Go and get a deck of cards, shuffle it, and deal it out in the order you shuffled it. You may find this hard to believe, but it’s extraordinarily likely that no one ever has shuffled cards into the same order you just did.
You’ve probably heard this before, since it’s one of those quite interesting facts that does the rounds. But in case you haven’t, the reason is that the amount of different ways a 52 card deck can be ordered is astonishingly high. The number is so big it’s difficult to parse:
8065817517094387857166063685640376
6975289505440883277824000000000000
Yes that’s one number written across two lines. To get an idea how large this is, it’s significantly higher than the number of stars in the universe, the number of atoms in your body, and the number of seconds that have elapsed since the universe was created in the big bang.

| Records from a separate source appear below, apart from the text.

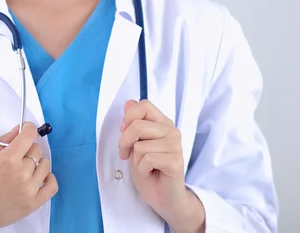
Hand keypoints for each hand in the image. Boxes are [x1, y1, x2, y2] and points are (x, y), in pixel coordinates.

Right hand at [0, 122, 57, 232]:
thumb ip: (2, 140)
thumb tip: (19, 129)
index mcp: (8, 159)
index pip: (29, 136)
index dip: (29, 128)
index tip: (27, 129)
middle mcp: (22, 172)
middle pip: (37, 150)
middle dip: (28, 148)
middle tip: (18, 155)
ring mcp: (30, 189)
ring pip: (45, 165)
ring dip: (37, 163)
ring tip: (26, 168)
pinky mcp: (34, 203)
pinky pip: (52, 185)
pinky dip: (49, 179)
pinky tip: (39, 178)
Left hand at [119, 100, 204, 231]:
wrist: (162, 198)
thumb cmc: (148, 170)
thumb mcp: (134, 143)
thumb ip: (132, 122)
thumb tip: (128, 102)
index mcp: (162, 123)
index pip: (144, 105)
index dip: (128, 117)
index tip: (123, 132)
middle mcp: (172, 131)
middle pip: (137, 125)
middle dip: (124, 142)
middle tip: (127, 155)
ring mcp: (176, 146)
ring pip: (140, 144)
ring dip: (135, 159)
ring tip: (144, 166)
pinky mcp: (176, 161)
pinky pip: (147, 159)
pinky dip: (142, 169)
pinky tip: (151, 173)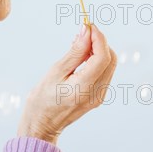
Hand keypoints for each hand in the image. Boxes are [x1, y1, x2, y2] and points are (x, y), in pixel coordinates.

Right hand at [17, 23, 116, 143]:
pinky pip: (104, 72)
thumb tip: (87, 31)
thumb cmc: (42, 99)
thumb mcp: (56, 71)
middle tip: (83, 33)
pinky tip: (82, 57)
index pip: (103, 57)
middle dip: (100, 42)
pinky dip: (96, 60)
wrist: (41, 126)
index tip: (88, 26)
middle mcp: (96, 94)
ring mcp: (100, 97)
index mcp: (84, 88)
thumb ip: (75, 51)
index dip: (99, 38)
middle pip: (110, 59)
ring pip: (109, 65)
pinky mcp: (99, 97)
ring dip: (98, 50)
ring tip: (79, 45)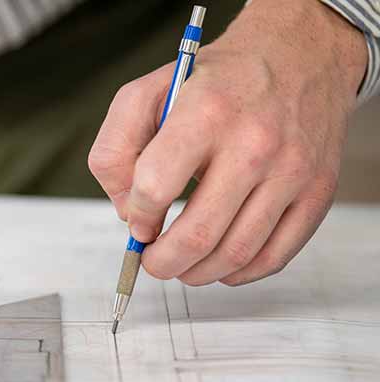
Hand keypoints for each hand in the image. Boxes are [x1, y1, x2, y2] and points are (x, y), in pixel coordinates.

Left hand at [89, 0, 366, 285]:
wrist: (300, 54)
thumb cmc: (218, 81)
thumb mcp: (148, 93)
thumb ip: (116, 149)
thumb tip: (127, 212)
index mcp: (205, 112)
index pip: (155, 185)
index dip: (138, 215)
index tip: (138, 221)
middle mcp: (254, 143)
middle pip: (197, 234)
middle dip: (162, 262)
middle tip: (152, 262)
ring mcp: (291, 171)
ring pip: (236, 253)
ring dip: (198, 273)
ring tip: (182, 266)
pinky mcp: (317, 192)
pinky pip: (275, 256)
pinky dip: (239, 273)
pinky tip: (220, 263)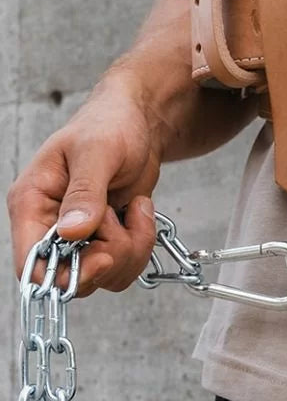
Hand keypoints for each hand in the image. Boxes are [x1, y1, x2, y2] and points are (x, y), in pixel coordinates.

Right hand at [8, 73, 159, 296]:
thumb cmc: (110, 125)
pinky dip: (142, 242)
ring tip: (135, 208)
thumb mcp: (98, 151)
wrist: (139, 122)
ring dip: (132, 247)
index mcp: (33, 203)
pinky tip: (140, 210)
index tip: (103, 257)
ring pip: (104, 275)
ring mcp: (81, 236)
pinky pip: (125, 264)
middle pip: (72, 278)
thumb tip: (72, 232)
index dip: (65, 274)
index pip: (31, 263)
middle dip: (110, 256)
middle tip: (123, 219)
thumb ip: (85, 192)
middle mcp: (51, 226)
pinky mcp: (107, 238)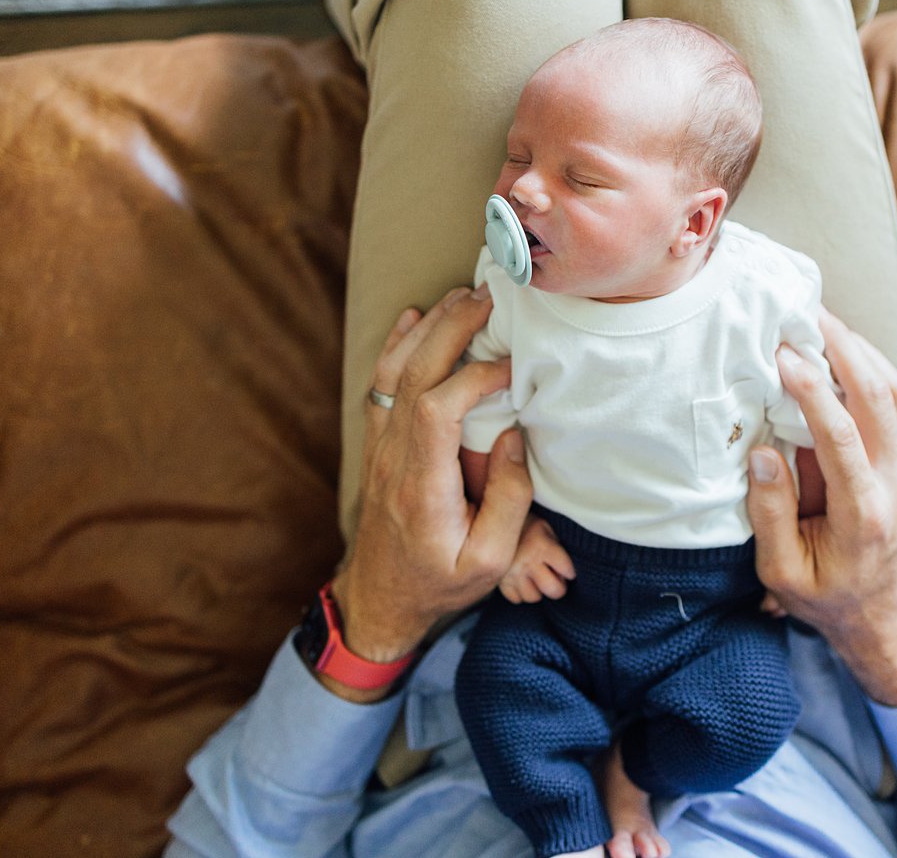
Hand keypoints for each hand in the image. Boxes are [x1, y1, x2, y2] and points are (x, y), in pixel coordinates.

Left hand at [326, 286, 533, 701]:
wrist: (380, 600)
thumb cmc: (439, 583)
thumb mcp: (490, 562)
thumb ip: (509, 500)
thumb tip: (517, 436)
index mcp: (423, 487)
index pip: (438, 409)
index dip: (474, 376)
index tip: (512, 367)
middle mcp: (394, 459)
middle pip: (414, 375)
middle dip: (451, 328)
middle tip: (489, 297)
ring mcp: (381, 449)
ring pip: (394, 372)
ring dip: (428, 328)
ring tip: (462, 296)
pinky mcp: (379, 446)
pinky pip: (382, 384)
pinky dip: (397, 344)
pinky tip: (416, 316)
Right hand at [499, 517, 575, 602]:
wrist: (494, 522)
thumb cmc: (524, 524)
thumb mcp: (544, 527)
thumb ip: (555, 546)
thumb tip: (564, 569)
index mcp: (542, 546)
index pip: (566, 570)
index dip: (569, 572)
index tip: (567, 571)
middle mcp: (528, 562)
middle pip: (553, 590)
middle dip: (558, 587)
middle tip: (556, 581)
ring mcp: (512, 574)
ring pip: (533, 597)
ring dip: (538, 591)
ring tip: (536, 580)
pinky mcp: (499, 581)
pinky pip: (515, 599)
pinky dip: (521, 594)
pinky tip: (522, 582)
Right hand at [748, 311, 896, 705]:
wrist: (889, 618)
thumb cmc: (829, 598)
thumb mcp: (784, 573)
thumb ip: (771, 515)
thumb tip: (762, 453)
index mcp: (864, 513)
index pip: (842, 436)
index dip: (812, 390)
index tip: (784, 356)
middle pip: (880, 397)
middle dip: (843, 348)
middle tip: (807, 313)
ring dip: (862, 350)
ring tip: (824, 321)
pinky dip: (875, 368)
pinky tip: (846, 350)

I’ll take it one step further. Depending on who you ask, between 60 and 108 billion humans have ever lived, so we can use an average of 80 billion. Applying the Doomsday Argument to this average suggests that about 1.2 trillion humans will ever live (and there’s a blog post on that topic itself!).
So in the entirety of human history, if every human ever lived to an average of 70 years and spent every single second of their lives shuffling cards the entire output of humanity would only correspond to a miniature subset of the total possible permutations of a 52 card deck (3.3E-45% to be accurate).
So shuffle that deck, deal it out, and be impressed with a creation that only you have made.
This has an interesting relevance in the field of gambling, which requires randomized deals lest the player guess the card order. Using human dealers, decks can be shuffled in a way that makes them almost completely random (although studies have shown that a virgin deck must be shuffled anywhere from 4 to 7 times to eliminate the order inherent in the way it was packaged). But these days the vast majority of deck shuffling is done by computers, and it’s not trivial to make computers do things truly randomly.
The very first computer games that included card shuffling had extremely primitive random number generation and could only return limited unique decks. Random number generators require a ‘seed’ (ie. a start value upon which all others are based) and every sequence based on the same seed is identical. Games on the Atari 2600 and Intellivision (shown above) typically used hardware values or player input (such as the number of frame refreshes that occurred before the player pushed the start button) as seeds, but even then were limited to usually only a couple of hundred unique decks. Given enough time and effort therefore, you could know the entire order of cards based upon the first few dealt.
As time moved on the algorithms became more sophisticated, and so too did the random number generators, but even then it was possible to predict deck orders if you had enough information. In 1999 an online casino, in an attempt to demonstrate their games were not rigged, actually posted their RNG code online. Someone got it, worked out how they seeded (based on the clock time, as I did in my polycap simulation), and actually wrote their own code that was able to reproduce perfectly the shuffling of the games they were playing online.
So we get to today, where RNG’s use very creative ideas to seed themselves with truly random seeds (such as using code to convert video frames captured from random Youtube videos or 1 second of white noise from a radio into seeds). But there is still a problem in that the range of randomly generated numbers is still limited to about 4E38. In short, you can’t generate a number between 1 and 8.06E67, which means you cannot generate one number for each possible deck permutation.
There are ways around this (hint: using only a single coin you can generate two random values) but it makes the task of writing a deck shuffling simulator that can account for every possibly permutation non trivial.
I think.
So as a result of this thought experiment, Bernard’s going to do it! Here’s my design document:
1) Assign all 52 cards a random number
2) Sort them
3) Output shuffled deck
It’s trivial stuff, and should only take him a femtosecond or two to implement. But the true fun is in the testing! For what I’m really interested in is how many unique shuffles are completed before a repeat occurs. Therefore the output (deck order) will need to be saved as well as the time it takes for each shuffle to be completed. Plus, since 52! is insanely large (the world will end before his computer shuffles that many times) I’d say saving the first 15 cards + the time the shuffle occurred is sufficient to do some statistical analysis.
So there you go Bernard, there’s your challenge. Write the code, run it 1.3 trillion times*/**, save the first 15 cards in each deck and the time the shuffle was performed and then analyze it to see if any sequence repeated.
Let us know the results 🙂
* I’ll assume you have a modern Pentium running about 100k MIPS, and that this code requires maybe 1000 operations to execute (a big guess there; the sort could take many more), which means about 12000 seconds or 3.5 hours per experiment. However writing results will slow it down a lot I suspect. Good luck!
** A very rough mental calculation tells me this may be a file size in the order or 17Tb. I hope you have a lot of space! Even more luck to you sir!!